→ EXERCISE DIRECTIONS
Please set down the text of every item below word for word, and leave the images out of your answer.

**** PROVIDED DATA

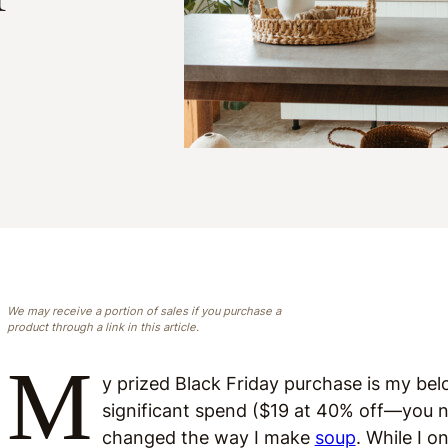
We may receive a portion of sales if you purchase a
product through a link in this article.
M
y prized Black Friday purchase is my be
significant spend ($19 at 40% off—you nev
changed the way I make
soup
. While I o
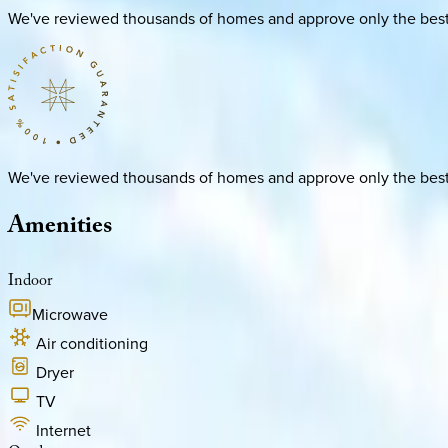
We've reviewed thousands of homes and approve only the best. E
We've reviewed thousands of homes and approve only the best. E
Amenities
Indoor
Microwave
Air conditioning
Dryer
TV
Internet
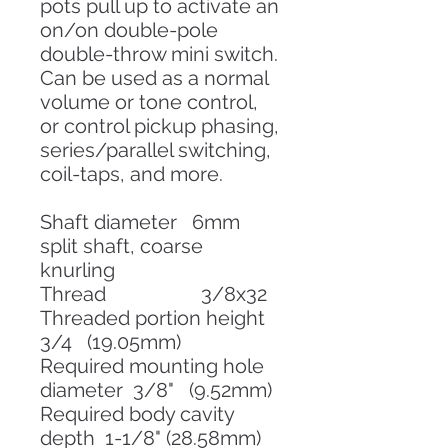
pots pull up to activate an
on/on double-pole
double-throw mini switch.
Can be used as a normal
volume or tone control,
or control pickup phasing,
series/parallel switching,
coil-taps, and more.
Shaft diameter 6mm
split shaft, coarse
knurling
Thread 3/8x32
Threaded portion height
3/4 (19.05mm)
Required mounting hole
diameter 3/8" (9.52mm)
Required body cavity
depth 1-1/8" (28.58mm)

********

→ RESPONSE TO THE EXERCISE
We may receive a portion of sales if you purchase a
product through a link in this article.
M
y prized Black Friday purchase is my be
significant spend ($19 at 40% off—you nev
changed the way I make
soup
. While I o
We've reviewed thousands of homes and approve only the best. E
We've reviewed thousands of homes and approve only the best. E
Amenities
Indoor
Microwave
Air conditioning
Dryer
TV
Internet
pots pull up to activate an
on/on double-pole
double-throw mini switch.
Can be used as a normal
volume or tone control,
or control pickup phasing,
series/parallel switching,
coil-taps, and more.
Shaft diameter 6mm
split shaft, coarse
knurling
Thread 3/8x32
Threaded portion height
3/4 (19.05mm)
Required mounting hole
diameter 3/8" (9.52mm)
Required body cavity
depth 1-1/8" (28.58mm)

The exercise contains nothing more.